Friday, November 18, 2005


US Didn't Use Phosphorus Bombs on Civilians Because It Called All Civilians Insurgents

by Dave Lindorff Thursday, Nov. 17, 2005 at 8:34 AM
Caught in a lie when it initially denied using phosphorus bombs in the assault on Fallujah, the Pentagon had to concede it used the weapons. It fell back on the claim that it only used the incendiary defices on militants, not civilians--but then, in that assault, the Pentagon trapped all males in the city, considering them all insurgents.

Now that the Iraqi government has been forced to investigate the US military's criminal use of phosphorus incendiary bombs during the November 2004 assault on Fallujah, it is important to note how slippery the Pentagon is being about its claim not to have used this dreadful weapon against "civilians."

As I wrote during the assault (see the November 13 article on the 2004 Archive page of my website) two years ago, before the assault began on this city of 300,000, the US military ringed the doomed city. Civilians were ordered to leave, but US troops turned back all men and boys of "fighting age,"--a term that was not defined, but that reportedly was set at 14!--trapping them in what itself was a war crime (civilians must be allowed to flee a war zone under the Geneva Conventions).
+++++
_TASK SET:_
(a) Set down the part of the article on phosphorus bombs in Fallujah that falls between "As I wrote during" and "the Geneva Conventions).", inclusive.
(b) In the Fallujah article, what age was "fighting age" reportedly set at?
(c) Carry the article on phosphorus bombs in Fallujah forward from its last sentence.

_DATA SECTION:_
+++++
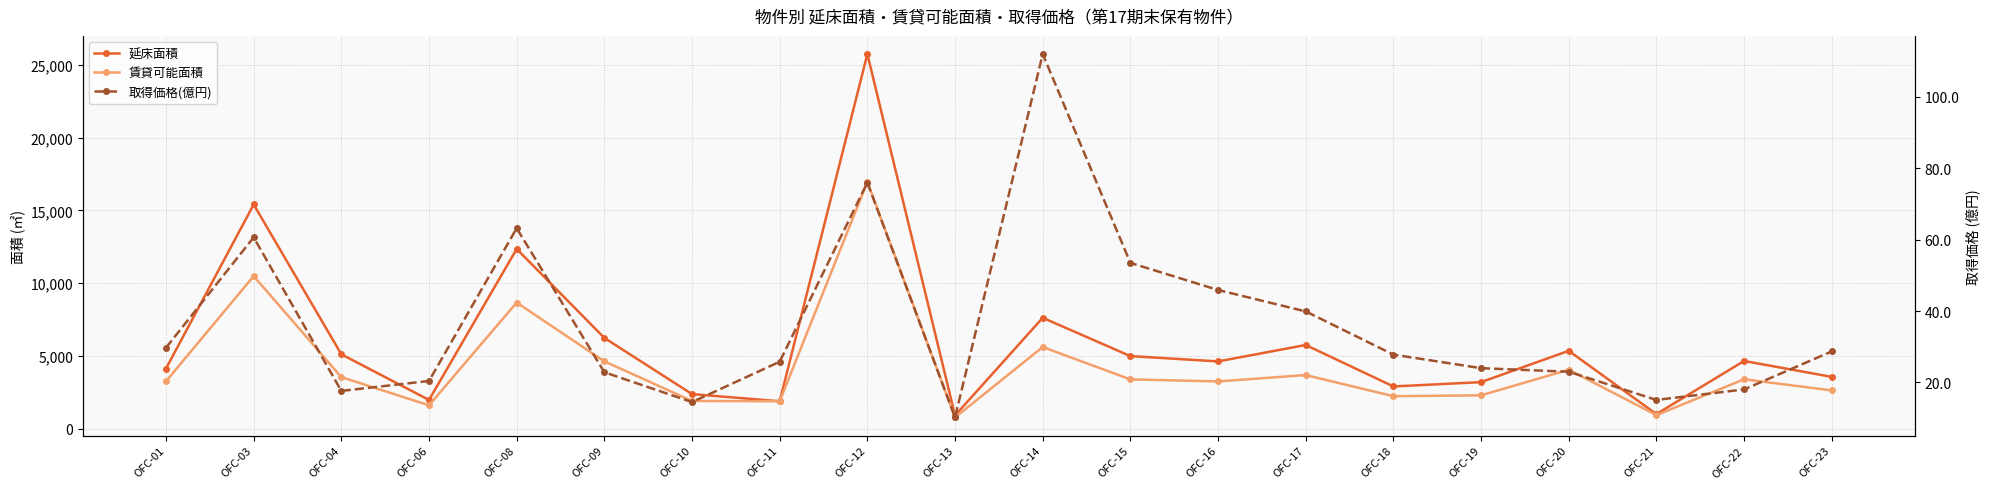

Rank the categories by 賃貸可能面積 value from lowest to highest.

OFC-13, OFC-21, OFC-06, OFC-11, OFC-10, OFC-18, OFC-19, OFC-23, OFC-16, OFC-01, OFC-15, OFC-22, OFC-04, OFC-17, OFC-20, OFC-09, OFC-14, OFC-08, OFC-03, OFC-12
+++++
_ANSWERS TO THIS EXERCISE:_
(a)
As I wrote during the assault (see the November 13 article on the 2004 Archive page of my website) two years ago, before the assault began on this city of 300,000, the US military ringed the doomed city. Civilians were ordered to leave, but US troops turned back all men and boys of "fighting age,"--a term that was not defined, but that reportedly was set at 14!--trapping them in what itself was a war crime (civilians must be allowed to flee a war zone under the Geneva Conventions).

(b) It was reportedly set at 14.

(c)
So in other words, all adult and adolescent males in the city of Fallujah were considered by the US military to be "insurgents," not "civilians." Ergo, if they were bombed with phosphorus weapons, it wasn't a case of bombing civilians.

This grim history, so reminiscent of the way the Nazis herded jews into villages in Eastern Europe and the Soviet Union before leveling the entire village, gives the lie to the latest effort to dodge a charge of war crimes in Iraq.

For other stories by Lindorff, please go (at no charge) to This Can't Be Happening! .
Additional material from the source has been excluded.